There are lots of great educational websites and apps out there to teach your children about nature. Here are a few of our favourites:

  1. Download the Earth Rangers app, where your kids will have access to quizzes, games and real-world missions, like building backyard habitats and making forest-friendly crafts.
  2. Bird Academy Play Lab by The Cornell Lab let's kids play bird-related games that explore flight, song, dance, feathers and more.
  3. Download iNaturalist or eBird app to help teach your kids about identifying animals and plants, and encourage them to become community scientists!

Staff picks

Be a nature reporter. Have your child discover nature in their own backyard and record the plants, insects and animals they discover.
  1. Celebrate the return of the birds. Make a list of birds you see returning to your backyard and what day and time you saw them.
  2. Be a researcher. Have your child research a Manitoba-based species and create a poster outlining the physical description, diet, habitat, interesting facts and threats to survival of their animal or plant of choice.
  3. Be a nature campaigner. Have your child make a list of ways they can take action in their community to help the natural world. They can make a poster about one action they can take and encourage others to join them.
  4. Be an environmental artist. Encourage your child to create while outside in the backyard, balcony or event in front of a window. Kids can draw, paint, sculpt, write or compose what they see in nature.
  5. Keep it clean. Children can pick up any garbage they find in their backyard or neighbourhood.

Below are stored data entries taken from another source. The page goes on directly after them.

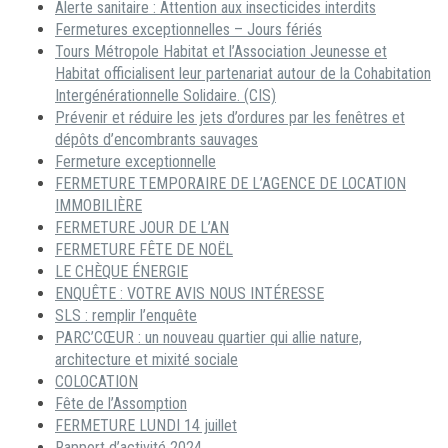
Alerte sanitaire : Attention aux insecticides interdits
Fermetures exceptionnelles – Jours fériés
Tours Métropole Habitat et l’Association Jeunesse et
Habitat officialisent leur partenariat autour de la Cohabitation
Intergénérationnelle Solidaire. (CIS)
Prévenir et réduire les jets d’ordures par les fenêtres et
dépôts d’encombrants sauvages
Fermeture exceptionnelle
FERMETURE TEMPORAIRE DE L’AGENCE DE LOCATION
IMMOBILIÈRE
FERMETURE JOUR DE L’AN
FERMETURE FÊTE DE NOËL
LE CHÈQUE ÉNERGIE
ENQUÊTE : VOTRE AVIS NOUS INTÉRESSE
SLS : remplir l’enquête
PARC’CŒUR : un nouveau quartier qui allie nature,
architecture et mixité sociale
COLOCATION
Fête de l’Assomption
FERMETURE LUNDI 14 juillet
Rapport d’activité 2024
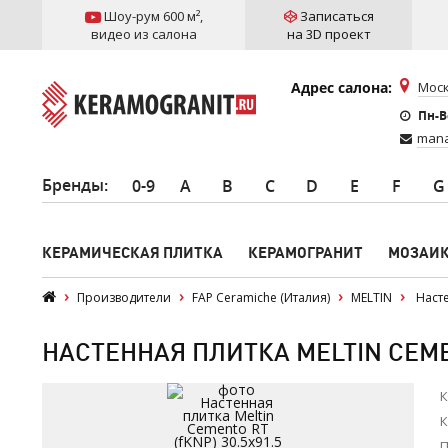
Шоу-рум 600 м²
,
Записаться
видео из салона
на 3D проект
Адрес салона:
Моск
Пн-Вс
mana
Бренды
:
0-9
A
B
C
D
E
F
G
КЕРАМИЧЕСКАЯ ПЛИТКА
КЕРАМОГРАНИТ
МОЗАИ
Производители
FAP Ceramiche (Италия)
MELTIN
Насте
НАСТЕННАЯ ПЛИТКА MELTIN CEMEN
К
К
П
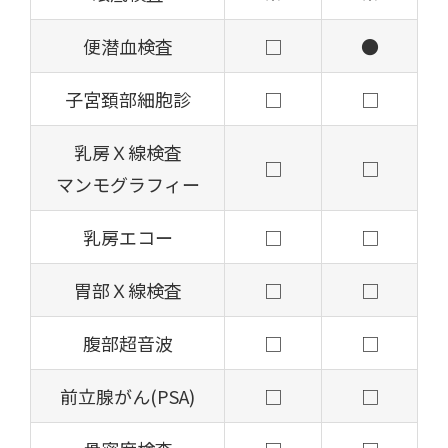
便潜血検査
□
●
子宮頚部細胞診
□
□
乳房Ｘ線検査
□
□
マンモグラフィー
乳房エコー
□
□
胃部Ｘ線検査
□
□
腹部超音波
□
□
前立腺がん(PSA)
□
□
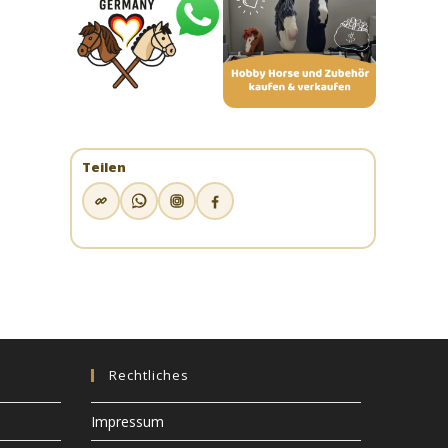
Teilen
Rechtliches
Impressum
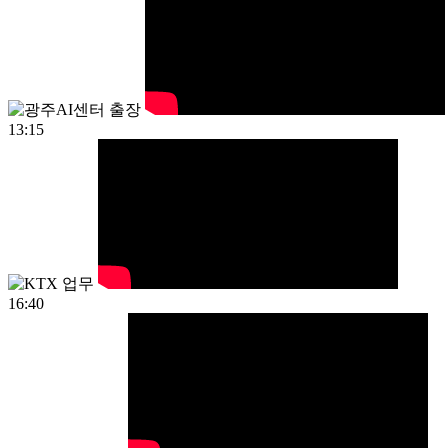
13:15
16:40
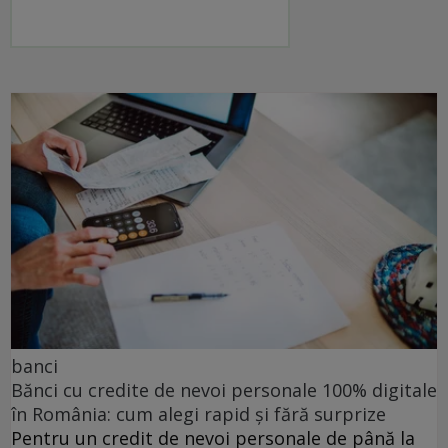
banci
Bănci cu credite de nevoi personale 100% digitale
în România: cum alegi rapid și fără surprize
Pentru un credit de nevoi personale de până la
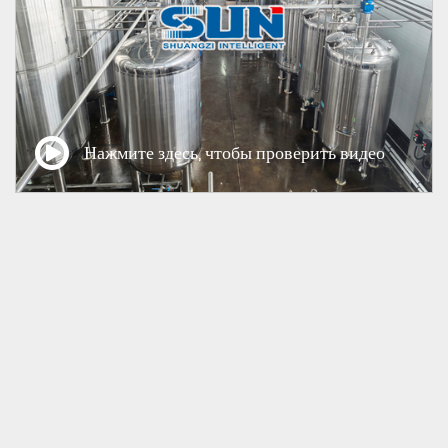
Нажмите здесь, чтобы проверить видео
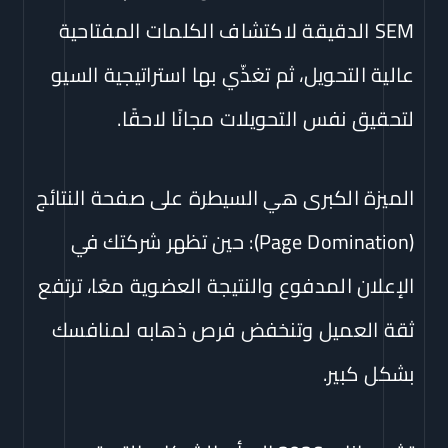
SEM الدقيقة لاكتشاف الكلمات المفتاحية
عالية التحويل، ثم تغذّي بها استراتيجية السيو
لتحقيق نفس التحويلات مجانًا لاحقًا.
الميزة الكبرى هي السيطرة على صفحة النتائج
(Page Domination): حين تظهر شركتك في
الإعلان المدفوع والنتيجة العضوية معًا، ترتفع
ثقة العميل وتنخفض فرص ذهابه لمنافسك
بشكل كبير.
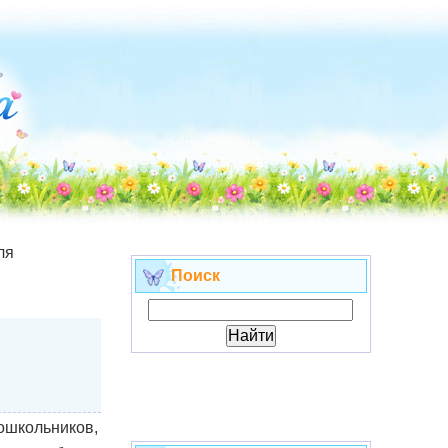
ля
Поиск
ошкольников,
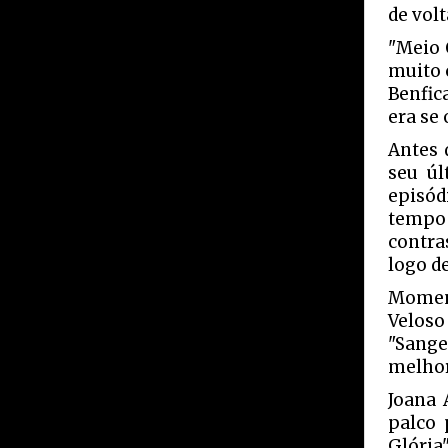
de volt
"Meio 
muito 
Benfic
era se 
Antes 
seu úl
episód
tempo 
contra
logo d
Momen
Velos
"Sange
melhor
Joana 
palco 
Glória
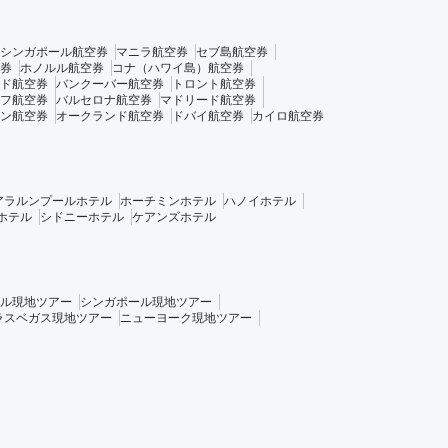
シンガポール航空券
マニラ航空券
セブ島航空券
券
ホノルル航空券
コナ（ハワイ島）航空券
ド航空券
バンクーバー航空券
トロント航空券
フ航空券
バルセロナ航空券
マドリード航空券
ン航空券
オークランド航空券
ドバイ航空券
カイロ航空券
アラルンプールホテル
ホーチミンホテル
ハノイホテル
ホテル
シドニーホテル
ケアンズホテル
ル現地ツアー
シンガポール現地ツアー
ラスベガス現地ツアー
ニューヨーク現地ツアー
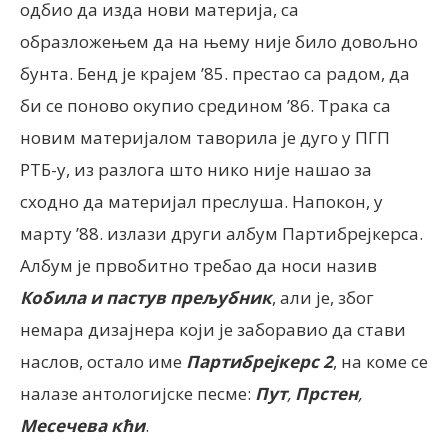
одбио да изда нови материја, са
образложењем да на њему није било довољно
бунта. Бенд је крајем ’85. престао са радом, да
би се поново окупио средином ’86. Трака са
новим материјалом таворила је дуго у ПГП
РТБ-у, из разлога што нико није нашао за
сходно да материјал преслуша. Напокон, у
марту ’88. излази други албум Партибрејкерса.
Албум је првобитно требао да носи назив
Кобила и пастув прељубник
, али је, због
немара дизајнера који је заборавио да стави
наслов, остало име
Партибрејкерс 2
, на коме се
налазе антологијске песме:
Пут
,
Прстен
,
Месечева кћи
.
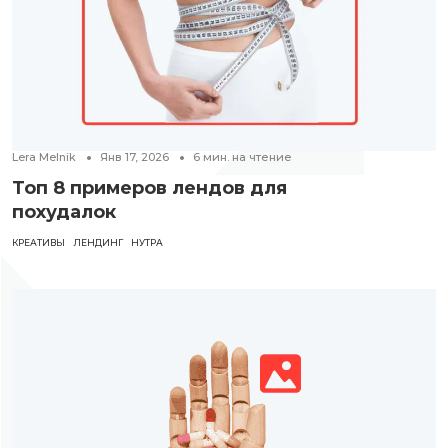
Lera Melnik
Янв 17, 2026
6
мин. на чтение
Топ 8 примеров лендов для
похудалок
КРЕАТИВЫ
ЛЕНДИНГ
НУТРА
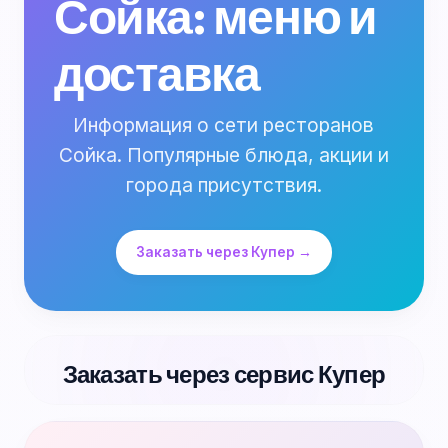
Сойка: меню и
доставка
Информация о сети ресторанов
Сойка. Популярные блюда, акции и
города присутствия.
Заказать через Купер →
Заказать через сервис Купер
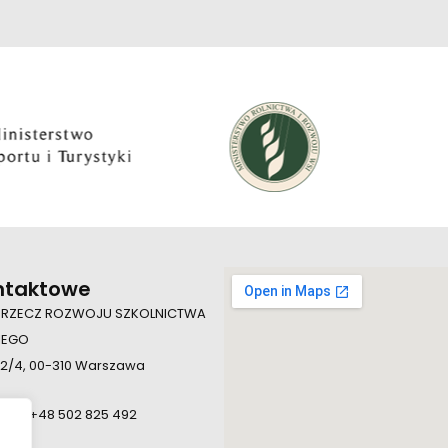
ntaktowe
 RZECZ ROZWOJU SZKOLNICTWA
IEGO
 2/4, 00-310 Warszawa
924, +48 502 825 492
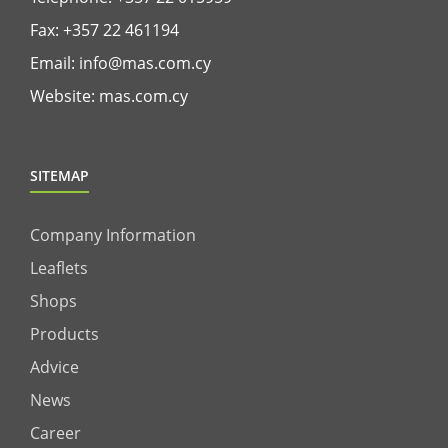
Fax: +357 22 461194
Email:
info@mas.com.cy
Website:
mas.com.cy
SITEMAP
Company Information
Leaflets
Shops
Products
Advice
News
Career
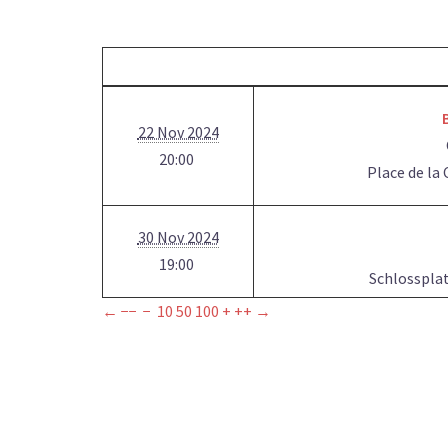
22 Nov 2024
20:00
Place de la
30 Nov 2024
19:00
Schlossplat
←
−−
−
10
50
100
+
++
→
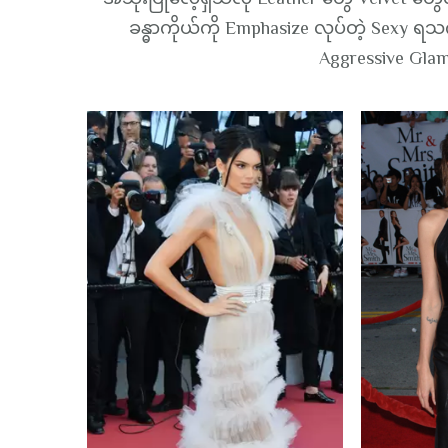
ခန္ဓာကိုယ်ကို Emphasize လုပ်တဲ့ Sexy ရ
Aggressive Glam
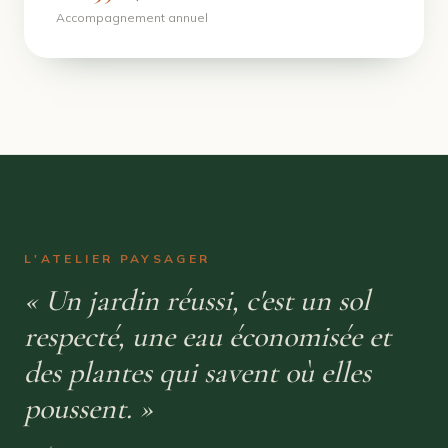
Accompagnement annuel
L'ATELIER PAYSAGER
« Un jardin réussi, c'est un sol
respecté, une eau économisée et
des plantes qui savent où elles
poussent. »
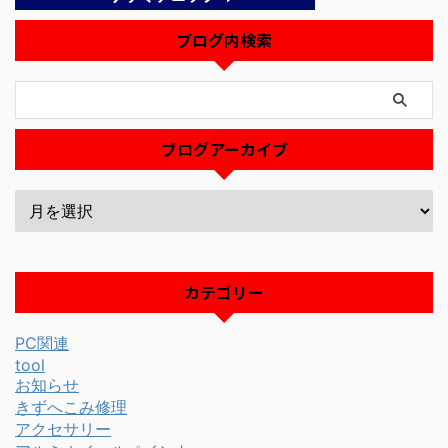
ブログ内検索
ブログアーカイブ
カテゴリー
PC関連
tool
お知らせ
きずへこみ修理
アクセサリー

Manitoba Nature Education Program

In light of the current situation around the coronavirus (COVID-19) outbreak, the Nature Conservancy of Canada is postponing all education programming indefinitely. Watch this space for more information.

The Nature Conservancy of Canada’s Manitoba Region is proud to offer programs that are:

  • Unique nature-based interactive programs;
  • Available year-round across southern Manitoba; and
  • Linked to Manitoba science and social studies curriculum.

Find out more about our Nature Education Program.

Conservation Volunteers

The Nature Conservancy of Canada has implemented measures to comply with government and health authority regulations with respect to public safety and COVID-19. All registrants will be asked to complete a health assessment prior to attending the event.

NCC's Conservation Volunteers program engages people in the protection of Canada's biodiversity. The program provides a meaningful, hands-on, educational experience in important natural areas. Our events are carefully designed to ensure your volunteer time is dedicated to critical conservation activities.

Conservation Volunteers can help staff on projects that contribute to the long-term management of properties owned and managed by NCC and our partners, right across Canada.